Information Start Marker

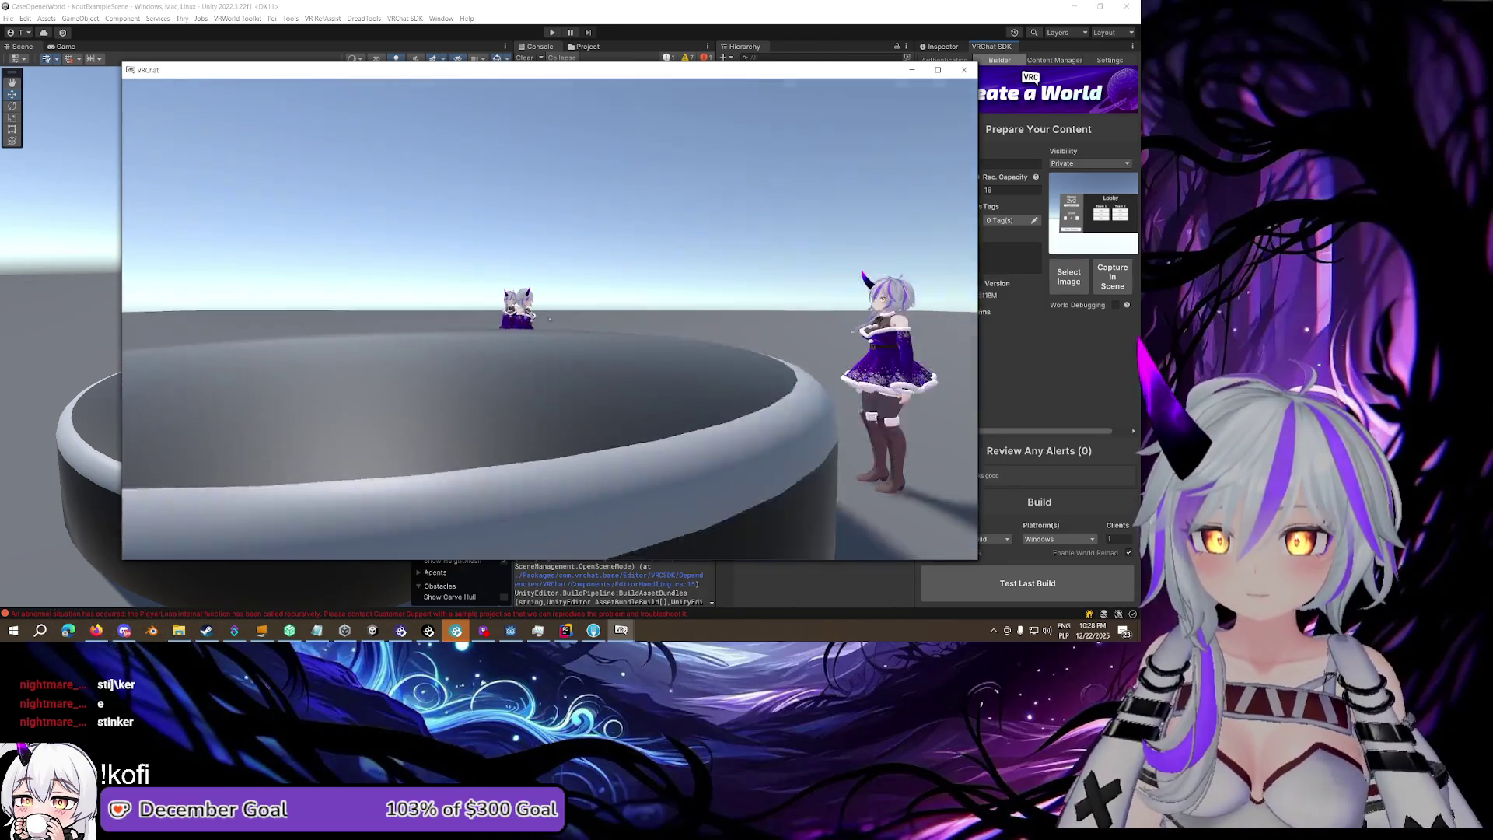
pyautogui.press('w')
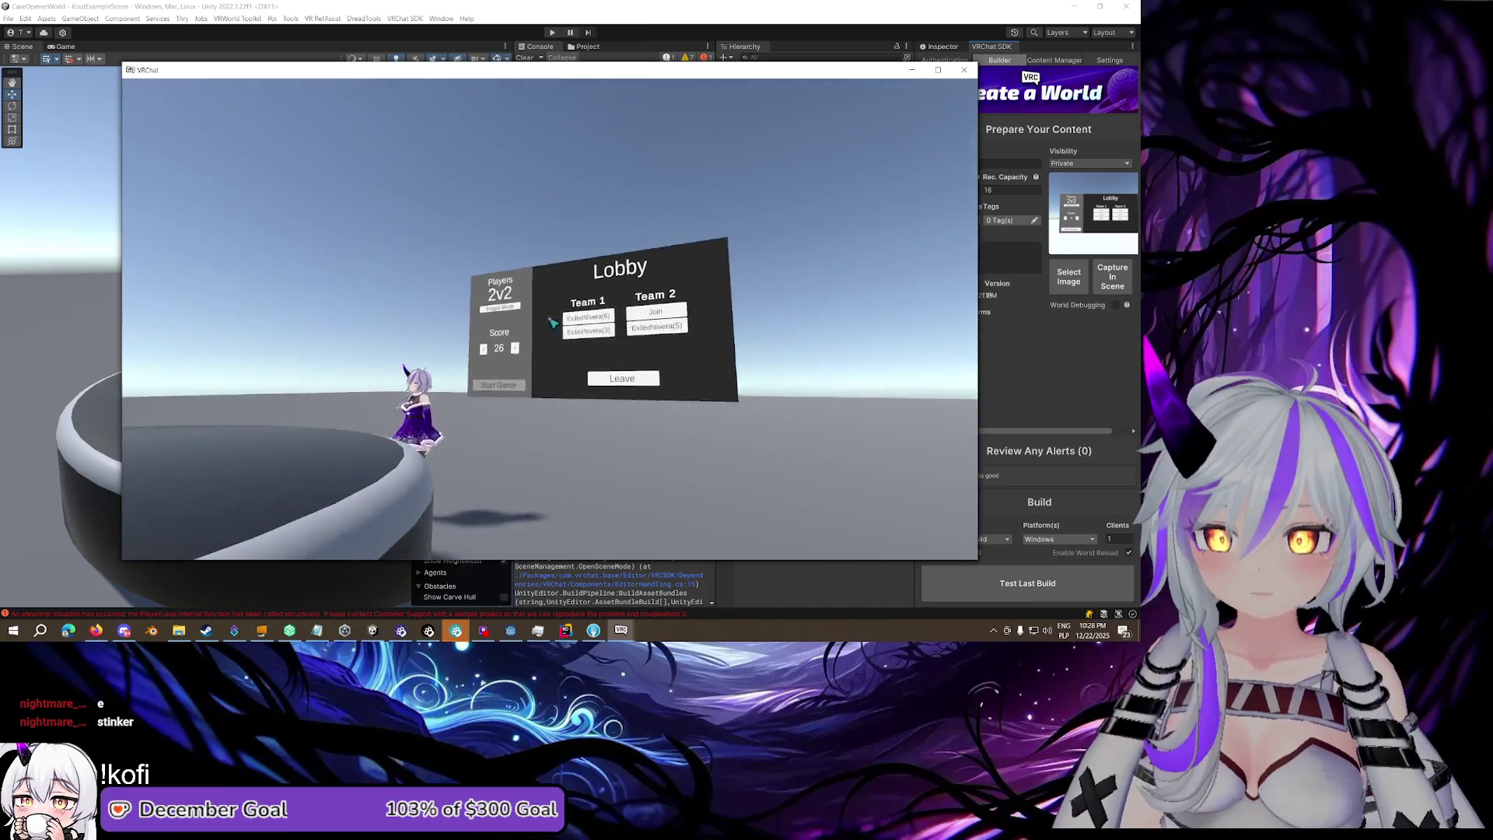
pyautogui.press('a')
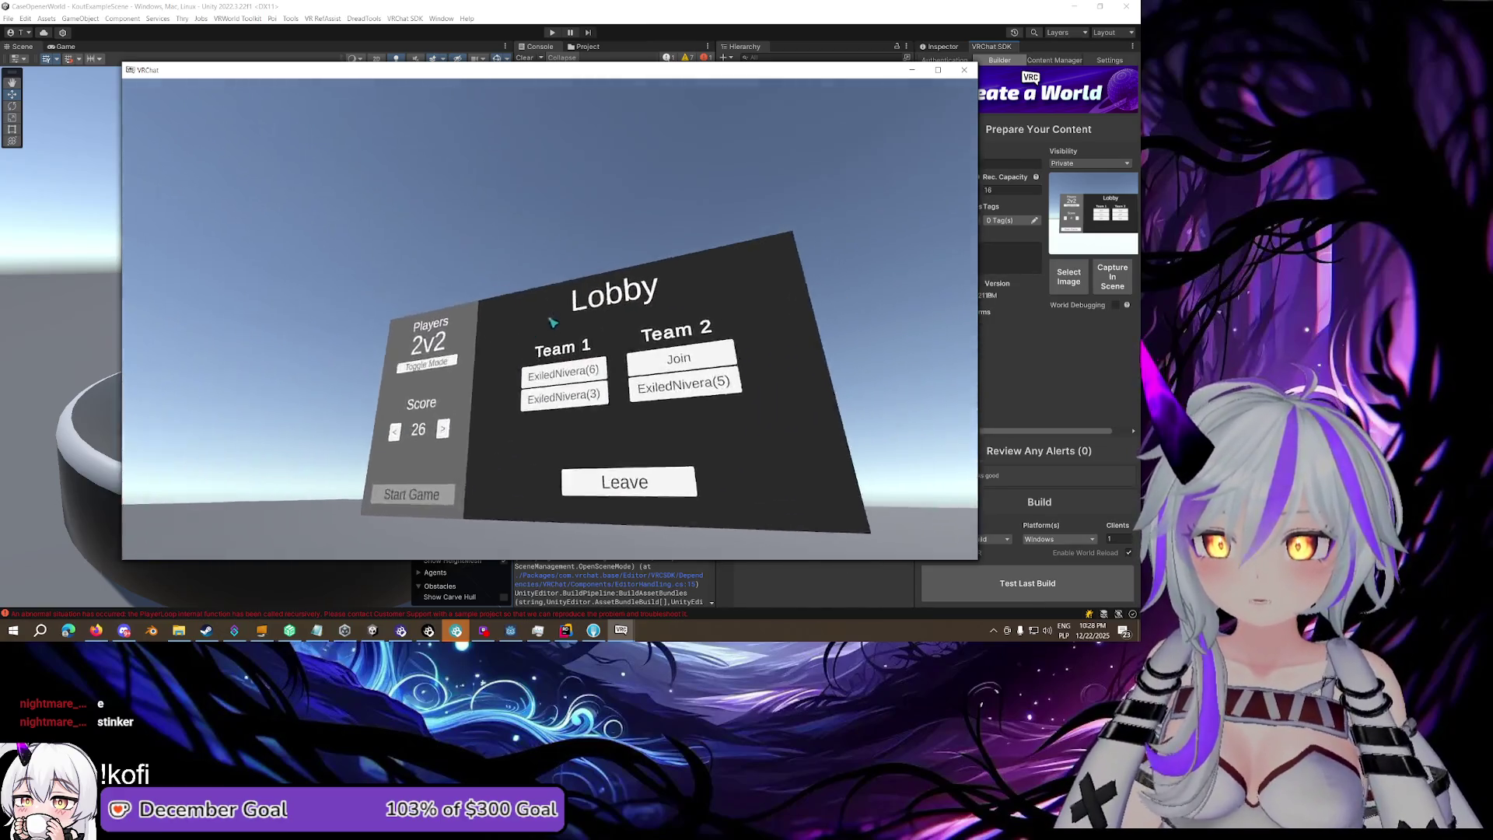
pyautogui.press('s')
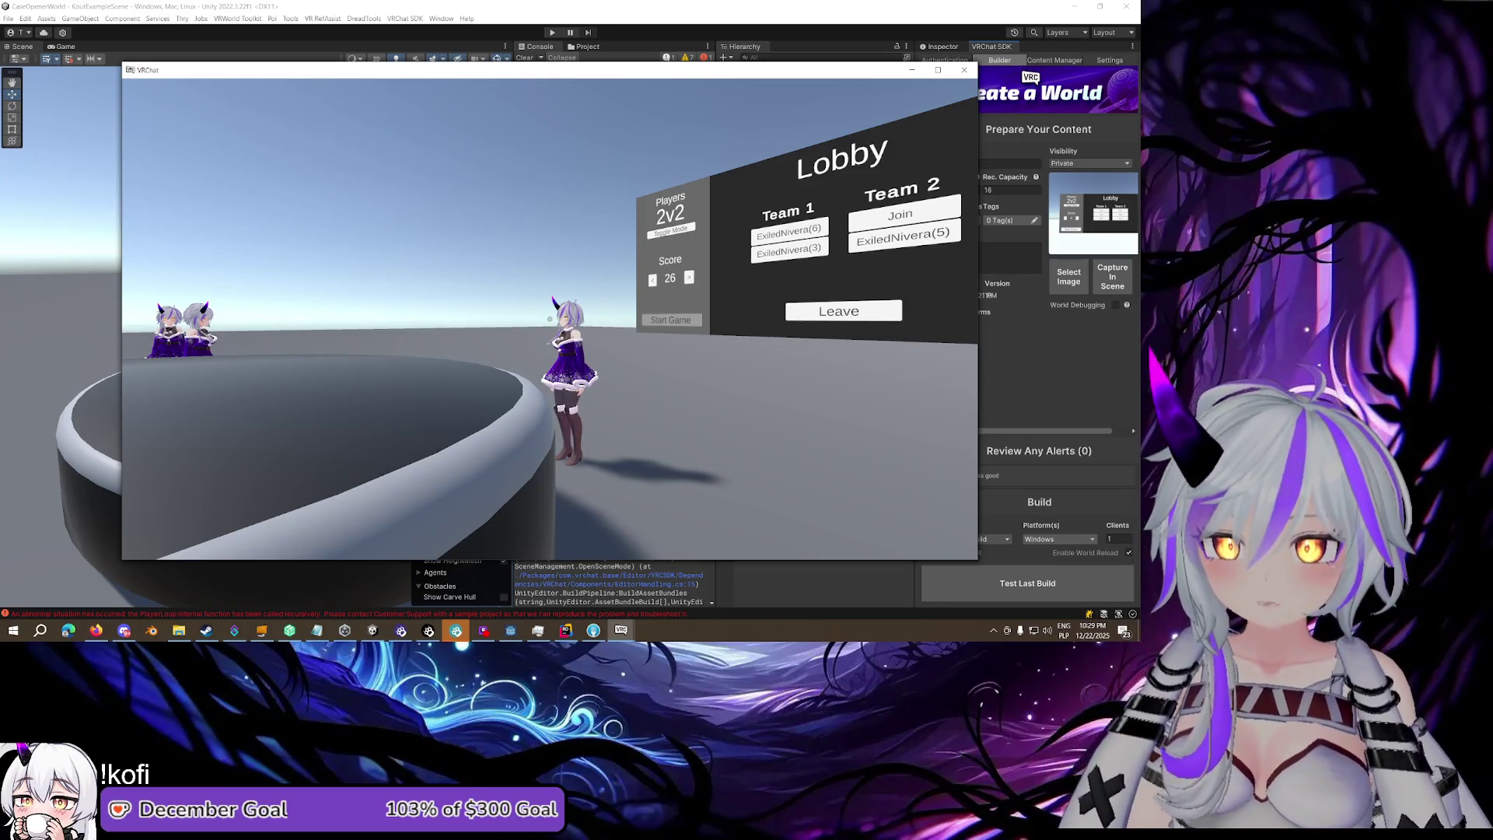
pyautogui.press('s')
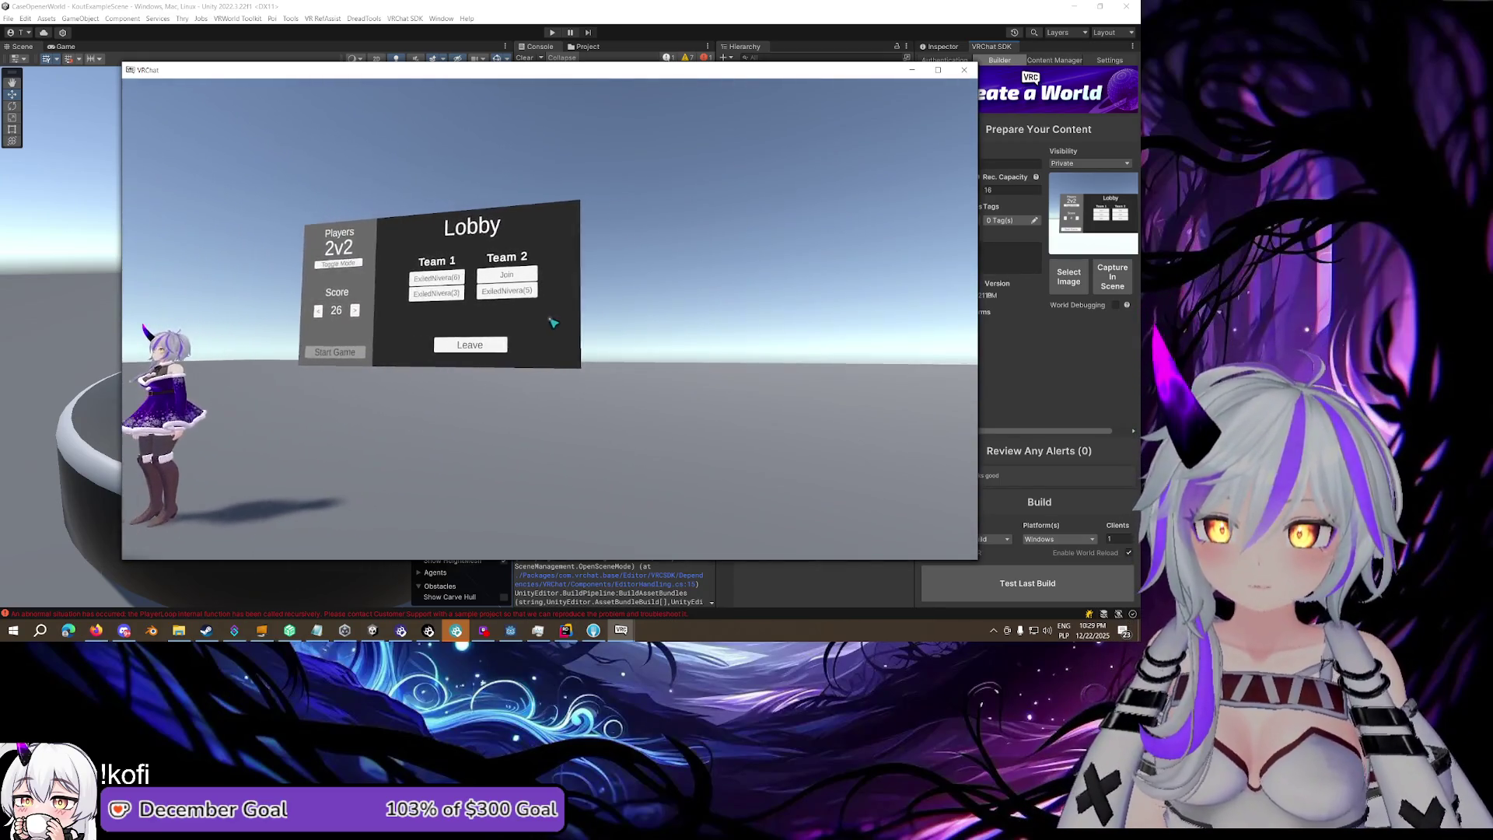
pyautogui.press('a')
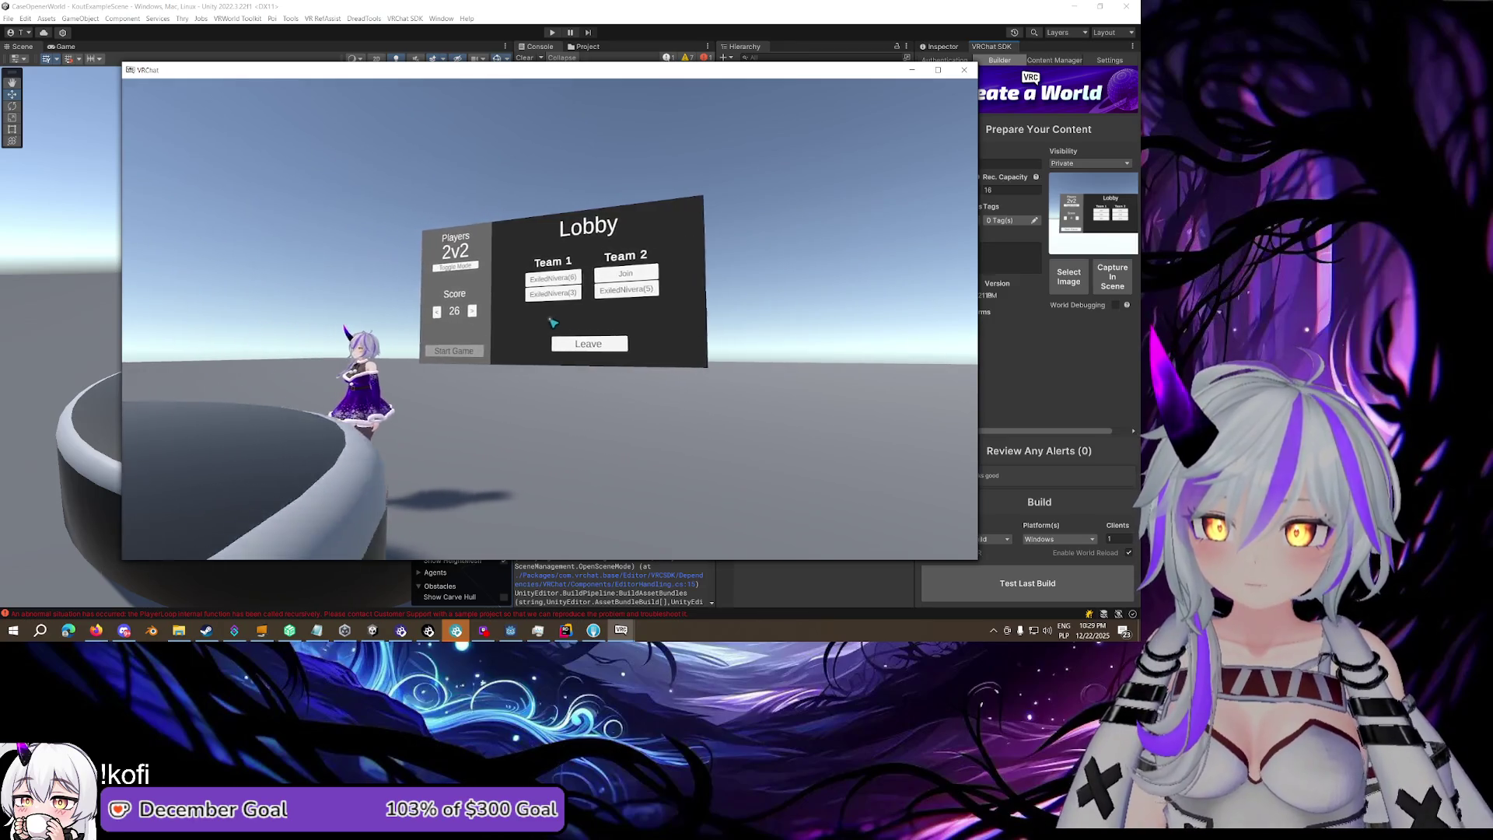
pyautogui.press('Escape')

Information End Marker

Exercise aim: Write out the data again word for word, minus any images.

Written solution:
pyautogui.press('w')
pyautogui.press('a')
pyautogui.press('s')
pyautogui.press('s')
pyautogui.press('a')
pyautogui.press('Escape')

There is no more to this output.